El agua no se acaba, pero la población mundial aumenta a cada momento. Mientras algunas regiones sufrirán la escasez, en otras, como Canadá o Escandinavia, disfrutarán de la abundancia. Gran parte del agua en el mundo es inaccesible o llega en forma de tormentas y huracanes imposibles de prever. Los estudios señalan que las inundaciones también se darán con mayor frecuencia, y China es posiblemente el mejor ejemplo, pues combate diluvios y desbordamientos en el sur de su territorio y sequías en el norte.

Los usos del agua, y la contaminación, tienen una relación directa con la demografía. Y mientras los países más desarrollados cuentan con poblaciones más o menos estables, el mundo en desarrollo generalmente registra un crecimiento acelerado y una migración masiva hacia las grandes ciudades, lo que agrava el problema.

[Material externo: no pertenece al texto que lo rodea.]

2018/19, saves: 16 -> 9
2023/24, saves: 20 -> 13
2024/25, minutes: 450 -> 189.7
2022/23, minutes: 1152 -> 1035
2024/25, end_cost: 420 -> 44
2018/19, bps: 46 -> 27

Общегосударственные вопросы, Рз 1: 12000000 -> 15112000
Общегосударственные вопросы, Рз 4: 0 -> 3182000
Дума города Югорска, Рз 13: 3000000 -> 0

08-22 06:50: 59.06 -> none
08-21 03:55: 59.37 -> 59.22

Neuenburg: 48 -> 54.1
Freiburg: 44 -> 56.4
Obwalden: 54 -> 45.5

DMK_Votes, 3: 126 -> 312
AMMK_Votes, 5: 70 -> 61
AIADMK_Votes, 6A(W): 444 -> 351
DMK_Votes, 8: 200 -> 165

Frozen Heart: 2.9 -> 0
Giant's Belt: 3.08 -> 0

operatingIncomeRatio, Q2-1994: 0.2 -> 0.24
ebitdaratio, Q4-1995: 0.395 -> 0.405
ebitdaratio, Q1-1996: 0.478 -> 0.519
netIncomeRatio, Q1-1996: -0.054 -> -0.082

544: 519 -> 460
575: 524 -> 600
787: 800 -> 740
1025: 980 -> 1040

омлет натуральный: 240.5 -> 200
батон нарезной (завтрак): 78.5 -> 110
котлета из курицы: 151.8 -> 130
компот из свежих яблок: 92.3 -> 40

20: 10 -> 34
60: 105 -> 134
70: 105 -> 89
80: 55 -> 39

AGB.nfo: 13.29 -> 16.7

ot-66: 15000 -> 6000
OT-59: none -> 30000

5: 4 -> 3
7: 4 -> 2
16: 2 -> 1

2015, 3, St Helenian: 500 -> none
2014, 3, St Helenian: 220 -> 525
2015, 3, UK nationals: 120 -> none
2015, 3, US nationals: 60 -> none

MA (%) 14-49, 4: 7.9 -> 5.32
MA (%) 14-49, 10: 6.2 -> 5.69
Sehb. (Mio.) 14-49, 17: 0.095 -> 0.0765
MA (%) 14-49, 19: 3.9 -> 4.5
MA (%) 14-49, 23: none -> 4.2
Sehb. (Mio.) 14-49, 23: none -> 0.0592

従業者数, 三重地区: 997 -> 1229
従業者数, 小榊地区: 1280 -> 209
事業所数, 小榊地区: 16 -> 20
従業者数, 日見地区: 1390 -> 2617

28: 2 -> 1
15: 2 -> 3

Los retos se multiplican a lo largo y ancho del planeta. Australia batalla con sequías devastadoras y sus dos principales ríos no dan abasto. Ciudad de México carece del drenaje adecuado y el agua pura podría escasear a la vuelta de unos años. Las imágenes satelitales de los lagos africanos son dramáticas. Algunos han descendido de manera drástica: el lago Chad es tan sólo una décima parte de lo que era.

Pero todo esto no apunta, necesariamente, a un escenario apocalíptico. Aaron Wolf, un experto en las políticas de las cuencas de ríos multinacionales de la Universidad de Oregon que ha estudiado los conflictos por cuenta del agua, no comparte la teoría de 'las guerras' del futuro por el precioso líquido. "El agua, dijo a SEMANA, causa muchas tensiones, pero pocas crisis políticas. Por el contrario, fuerza a la gente a cooperar. Árabes e israelíes, India y Pakistán, en todas partes gente con conflictos reales termina cooperando". En su opinión, lo verdaderamente preocupante es la crisis humanitaria en algunos países subdesarrollados. "Incluso si estallan guerras, ¿cuánto más daño se puede hacer?", asegura cuando recuerda los millones de niños que mueren por enfermedades prevenibles relacionadas con el agua. Quizá, más que el líquido, lo que falta es solidaridad.